EXERCISE BRIEF » Write out again, exactly, the lines below starting at the one with "kettle: present [65,240,144,339]" and ending at the one with "framed print: present [548,38,600,100]".

=== RECORD SET ===

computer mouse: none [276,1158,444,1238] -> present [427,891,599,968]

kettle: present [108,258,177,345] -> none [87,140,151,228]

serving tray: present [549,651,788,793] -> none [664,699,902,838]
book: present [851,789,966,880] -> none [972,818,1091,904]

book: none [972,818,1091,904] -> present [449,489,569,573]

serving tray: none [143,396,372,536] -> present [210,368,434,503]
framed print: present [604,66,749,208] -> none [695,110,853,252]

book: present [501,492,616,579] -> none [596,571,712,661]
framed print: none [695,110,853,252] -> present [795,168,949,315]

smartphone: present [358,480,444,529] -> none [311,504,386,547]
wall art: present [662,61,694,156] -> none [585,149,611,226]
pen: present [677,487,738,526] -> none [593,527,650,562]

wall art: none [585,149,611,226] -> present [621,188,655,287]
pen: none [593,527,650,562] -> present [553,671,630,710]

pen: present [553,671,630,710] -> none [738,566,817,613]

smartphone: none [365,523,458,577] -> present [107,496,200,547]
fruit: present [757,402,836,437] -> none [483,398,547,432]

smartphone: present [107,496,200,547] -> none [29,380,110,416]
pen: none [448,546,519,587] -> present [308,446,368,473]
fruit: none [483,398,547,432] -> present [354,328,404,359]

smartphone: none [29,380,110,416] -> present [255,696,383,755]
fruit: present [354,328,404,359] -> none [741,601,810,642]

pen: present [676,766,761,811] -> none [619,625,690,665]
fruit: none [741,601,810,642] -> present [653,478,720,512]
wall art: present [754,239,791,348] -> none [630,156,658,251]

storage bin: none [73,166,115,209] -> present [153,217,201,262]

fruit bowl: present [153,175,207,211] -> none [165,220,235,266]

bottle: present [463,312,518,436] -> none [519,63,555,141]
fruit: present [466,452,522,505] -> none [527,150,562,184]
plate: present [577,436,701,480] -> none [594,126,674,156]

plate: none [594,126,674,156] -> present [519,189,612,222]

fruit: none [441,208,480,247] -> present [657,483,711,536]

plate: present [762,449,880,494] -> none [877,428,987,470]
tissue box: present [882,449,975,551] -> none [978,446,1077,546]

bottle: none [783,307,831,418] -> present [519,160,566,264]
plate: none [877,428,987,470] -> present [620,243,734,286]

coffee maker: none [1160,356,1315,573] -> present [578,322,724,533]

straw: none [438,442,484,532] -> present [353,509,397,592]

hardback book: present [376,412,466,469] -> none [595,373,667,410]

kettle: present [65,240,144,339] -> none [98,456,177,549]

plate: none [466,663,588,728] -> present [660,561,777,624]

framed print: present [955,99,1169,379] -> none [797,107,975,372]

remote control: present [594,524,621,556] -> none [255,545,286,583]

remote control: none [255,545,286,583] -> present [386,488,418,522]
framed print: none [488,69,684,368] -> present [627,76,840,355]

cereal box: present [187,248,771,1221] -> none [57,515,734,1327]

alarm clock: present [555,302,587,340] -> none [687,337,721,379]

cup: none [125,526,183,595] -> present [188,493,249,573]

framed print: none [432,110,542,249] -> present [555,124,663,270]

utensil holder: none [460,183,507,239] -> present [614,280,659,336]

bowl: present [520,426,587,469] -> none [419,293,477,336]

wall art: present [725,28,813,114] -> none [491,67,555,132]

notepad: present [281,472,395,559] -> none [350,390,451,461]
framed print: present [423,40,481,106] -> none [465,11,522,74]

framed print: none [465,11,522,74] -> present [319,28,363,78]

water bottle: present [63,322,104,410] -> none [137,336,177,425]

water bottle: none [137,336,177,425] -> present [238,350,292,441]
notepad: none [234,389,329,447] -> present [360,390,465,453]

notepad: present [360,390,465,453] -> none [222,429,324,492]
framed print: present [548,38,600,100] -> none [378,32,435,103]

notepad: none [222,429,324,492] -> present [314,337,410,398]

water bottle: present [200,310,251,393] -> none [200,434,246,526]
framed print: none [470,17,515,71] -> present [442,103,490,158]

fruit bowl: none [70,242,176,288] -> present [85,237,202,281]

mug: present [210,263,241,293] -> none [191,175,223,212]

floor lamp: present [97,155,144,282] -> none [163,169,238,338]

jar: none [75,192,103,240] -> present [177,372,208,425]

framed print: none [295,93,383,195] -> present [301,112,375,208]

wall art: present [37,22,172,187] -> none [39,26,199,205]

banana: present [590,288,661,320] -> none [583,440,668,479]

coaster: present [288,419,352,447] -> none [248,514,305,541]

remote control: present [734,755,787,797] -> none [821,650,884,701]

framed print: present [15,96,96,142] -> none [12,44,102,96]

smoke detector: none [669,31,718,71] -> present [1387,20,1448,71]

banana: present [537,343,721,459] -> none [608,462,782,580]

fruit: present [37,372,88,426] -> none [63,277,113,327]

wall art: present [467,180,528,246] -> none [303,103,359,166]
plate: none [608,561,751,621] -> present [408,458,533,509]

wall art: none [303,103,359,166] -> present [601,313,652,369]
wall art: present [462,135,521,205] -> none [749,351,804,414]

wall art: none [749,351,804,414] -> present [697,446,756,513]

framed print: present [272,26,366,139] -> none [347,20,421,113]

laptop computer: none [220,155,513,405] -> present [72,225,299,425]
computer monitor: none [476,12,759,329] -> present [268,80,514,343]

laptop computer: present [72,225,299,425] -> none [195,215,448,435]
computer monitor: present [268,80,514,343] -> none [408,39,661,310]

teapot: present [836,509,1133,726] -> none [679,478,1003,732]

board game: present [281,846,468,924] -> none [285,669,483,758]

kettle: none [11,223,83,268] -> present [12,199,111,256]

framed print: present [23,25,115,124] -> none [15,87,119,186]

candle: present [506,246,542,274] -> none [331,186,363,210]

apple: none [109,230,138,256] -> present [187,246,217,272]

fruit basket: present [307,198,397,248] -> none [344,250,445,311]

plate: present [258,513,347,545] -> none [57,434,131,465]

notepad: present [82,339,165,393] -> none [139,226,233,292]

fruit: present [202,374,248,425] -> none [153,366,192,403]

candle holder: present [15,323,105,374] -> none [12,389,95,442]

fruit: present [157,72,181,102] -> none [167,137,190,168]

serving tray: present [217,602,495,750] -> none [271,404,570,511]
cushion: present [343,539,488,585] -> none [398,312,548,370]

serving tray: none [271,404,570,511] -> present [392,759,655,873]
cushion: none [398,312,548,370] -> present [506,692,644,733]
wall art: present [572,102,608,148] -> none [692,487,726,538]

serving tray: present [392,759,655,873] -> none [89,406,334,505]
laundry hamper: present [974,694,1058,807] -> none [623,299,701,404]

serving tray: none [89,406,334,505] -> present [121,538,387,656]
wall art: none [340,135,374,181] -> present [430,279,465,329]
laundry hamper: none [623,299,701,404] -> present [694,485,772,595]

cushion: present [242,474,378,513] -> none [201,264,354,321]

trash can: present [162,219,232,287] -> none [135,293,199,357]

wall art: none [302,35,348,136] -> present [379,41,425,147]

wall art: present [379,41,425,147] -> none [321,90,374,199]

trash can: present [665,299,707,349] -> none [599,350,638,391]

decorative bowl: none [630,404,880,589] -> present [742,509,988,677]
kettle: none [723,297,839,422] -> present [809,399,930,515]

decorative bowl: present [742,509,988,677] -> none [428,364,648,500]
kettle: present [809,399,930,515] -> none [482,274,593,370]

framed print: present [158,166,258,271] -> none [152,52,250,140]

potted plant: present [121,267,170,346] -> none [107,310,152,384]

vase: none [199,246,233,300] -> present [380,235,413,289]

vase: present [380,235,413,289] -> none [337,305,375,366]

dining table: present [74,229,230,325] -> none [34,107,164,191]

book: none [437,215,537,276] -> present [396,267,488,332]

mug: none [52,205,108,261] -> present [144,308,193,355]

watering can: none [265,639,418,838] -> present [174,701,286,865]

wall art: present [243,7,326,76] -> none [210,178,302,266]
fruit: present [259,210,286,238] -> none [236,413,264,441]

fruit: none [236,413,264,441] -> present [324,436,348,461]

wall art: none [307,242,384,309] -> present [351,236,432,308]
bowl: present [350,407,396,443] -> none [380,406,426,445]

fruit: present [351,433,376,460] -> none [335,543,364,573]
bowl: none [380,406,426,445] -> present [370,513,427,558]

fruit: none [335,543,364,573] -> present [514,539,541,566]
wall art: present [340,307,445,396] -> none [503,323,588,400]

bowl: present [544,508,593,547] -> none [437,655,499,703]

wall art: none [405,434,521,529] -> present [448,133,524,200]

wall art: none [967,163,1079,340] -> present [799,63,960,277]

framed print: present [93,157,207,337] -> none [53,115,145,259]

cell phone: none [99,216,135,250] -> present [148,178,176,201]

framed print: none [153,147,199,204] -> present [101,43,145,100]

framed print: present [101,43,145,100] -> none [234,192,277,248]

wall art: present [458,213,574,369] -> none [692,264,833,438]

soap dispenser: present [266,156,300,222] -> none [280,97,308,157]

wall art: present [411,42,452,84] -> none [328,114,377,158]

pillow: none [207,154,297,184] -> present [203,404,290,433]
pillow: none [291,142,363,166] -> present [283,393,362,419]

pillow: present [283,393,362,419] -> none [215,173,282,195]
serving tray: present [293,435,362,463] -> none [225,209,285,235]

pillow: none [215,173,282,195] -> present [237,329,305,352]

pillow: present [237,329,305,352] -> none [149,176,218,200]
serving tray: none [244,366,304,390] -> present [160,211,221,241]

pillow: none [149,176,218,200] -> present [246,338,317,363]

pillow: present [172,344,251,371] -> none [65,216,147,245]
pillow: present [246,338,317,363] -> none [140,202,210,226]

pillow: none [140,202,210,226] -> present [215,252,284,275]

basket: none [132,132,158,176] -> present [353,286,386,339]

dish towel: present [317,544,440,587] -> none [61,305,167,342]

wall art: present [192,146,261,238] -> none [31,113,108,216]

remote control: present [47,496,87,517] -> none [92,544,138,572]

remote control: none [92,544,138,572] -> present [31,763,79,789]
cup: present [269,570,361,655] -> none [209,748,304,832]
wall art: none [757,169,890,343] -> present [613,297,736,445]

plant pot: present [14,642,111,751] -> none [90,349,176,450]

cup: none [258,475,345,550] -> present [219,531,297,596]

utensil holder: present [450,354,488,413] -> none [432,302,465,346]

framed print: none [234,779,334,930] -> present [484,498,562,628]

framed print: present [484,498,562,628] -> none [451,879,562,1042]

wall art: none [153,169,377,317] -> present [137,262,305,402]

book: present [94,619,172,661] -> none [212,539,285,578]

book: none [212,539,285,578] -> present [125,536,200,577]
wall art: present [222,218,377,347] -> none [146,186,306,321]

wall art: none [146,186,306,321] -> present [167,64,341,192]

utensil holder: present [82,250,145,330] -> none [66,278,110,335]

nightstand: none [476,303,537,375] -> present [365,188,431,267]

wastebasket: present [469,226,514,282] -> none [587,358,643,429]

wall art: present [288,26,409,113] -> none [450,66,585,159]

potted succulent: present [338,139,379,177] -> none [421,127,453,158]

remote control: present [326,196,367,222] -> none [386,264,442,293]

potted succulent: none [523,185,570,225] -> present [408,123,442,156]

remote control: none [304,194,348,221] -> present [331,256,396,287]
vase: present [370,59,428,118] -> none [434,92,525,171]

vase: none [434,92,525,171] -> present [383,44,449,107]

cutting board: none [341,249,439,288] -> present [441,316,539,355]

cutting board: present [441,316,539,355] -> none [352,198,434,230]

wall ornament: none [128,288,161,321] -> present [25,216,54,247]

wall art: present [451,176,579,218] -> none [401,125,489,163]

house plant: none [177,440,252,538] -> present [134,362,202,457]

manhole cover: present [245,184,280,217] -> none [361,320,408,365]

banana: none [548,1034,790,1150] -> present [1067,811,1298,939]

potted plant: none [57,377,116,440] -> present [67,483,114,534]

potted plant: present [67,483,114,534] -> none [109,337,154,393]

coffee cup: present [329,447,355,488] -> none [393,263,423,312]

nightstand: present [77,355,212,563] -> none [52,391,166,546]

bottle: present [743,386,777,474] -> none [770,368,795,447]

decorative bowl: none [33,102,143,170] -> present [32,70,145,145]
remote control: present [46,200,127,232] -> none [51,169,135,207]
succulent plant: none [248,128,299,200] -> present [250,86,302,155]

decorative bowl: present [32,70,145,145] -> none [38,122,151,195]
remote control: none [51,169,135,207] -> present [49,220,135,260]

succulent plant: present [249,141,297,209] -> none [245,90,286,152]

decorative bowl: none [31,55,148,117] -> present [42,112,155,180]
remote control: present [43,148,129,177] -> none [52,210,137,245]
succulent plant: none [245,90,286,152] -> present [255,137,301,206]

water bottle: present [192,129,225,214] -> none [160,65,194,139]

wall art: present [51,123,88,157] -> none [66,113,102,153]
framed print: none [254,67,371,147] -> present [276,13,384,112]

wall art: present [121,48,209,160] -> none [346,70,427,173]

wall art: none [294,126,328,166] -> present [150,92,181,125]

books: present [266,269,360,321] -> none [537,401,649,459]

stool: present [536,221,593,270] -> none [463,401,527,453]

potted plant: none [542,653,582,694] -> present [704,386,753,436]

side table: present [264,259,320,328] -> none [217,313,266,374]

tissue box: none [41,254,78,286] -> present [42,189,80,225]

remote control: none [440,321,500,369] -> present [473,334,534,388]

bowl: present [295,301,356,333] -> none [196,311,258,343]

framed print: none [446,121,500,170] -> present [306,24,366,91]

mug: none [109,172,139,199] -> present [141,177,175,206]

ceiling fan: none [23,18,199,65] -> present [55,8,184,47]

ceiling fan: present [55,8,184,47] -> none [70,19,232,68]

===

SOLUTION TO THE EXERCISE »
kettle: present [65,240,144,339] -> none [98,456,177,549]

plate: none [466,663,588,728] -> present [660,561,777,624]

framed print: present [955,99,1169,379] -> none [797,107,975,372]

remote control: present [594,524,621,556] -> none [255,545,286,583]

remote control: none [255,545,286,583] -> present [386,488,418,522]
framed print: none [488,69,684,368] -> present [627,76,840,355]

cereal box: present [187,248,771,1221] -> none [57,515,734,1327]

alarm clock: present [555,302,587,340] -> none [687,337,721,379]

cup: none [125,526,183,595] -> present [188,493,249,573]

framed print: none [432,110,542,249] -> present [555,124,663,270]

utensil holder: none [460,183,507,239] -> present [614,280,659,336]

bowl: present [520,426,587,469] -> none [419,293,477,336]

wall art: present [725,28,813,114] -> none [491,67,555,132]

notepad: present [281,472,395,559] -> none [350,390,451,461]
framed print: present [423,40,481,106] -> none [465,11,522,74]

framed print: none [465,11,522,74] -> present [319,28,363,78]

water bottle: present [63,322,104,410] -> none [137,336,177,425]

water bottle: none [137,336,177,425] -> present [238,350,292,441]
notepad: none [234,389,329,447] -> present [360,390,465,453]

notepad: present [360,390,465,453] -> none [222,429,324,492]
framed print: present [548,38,600,100] -> none [378,32,435,103]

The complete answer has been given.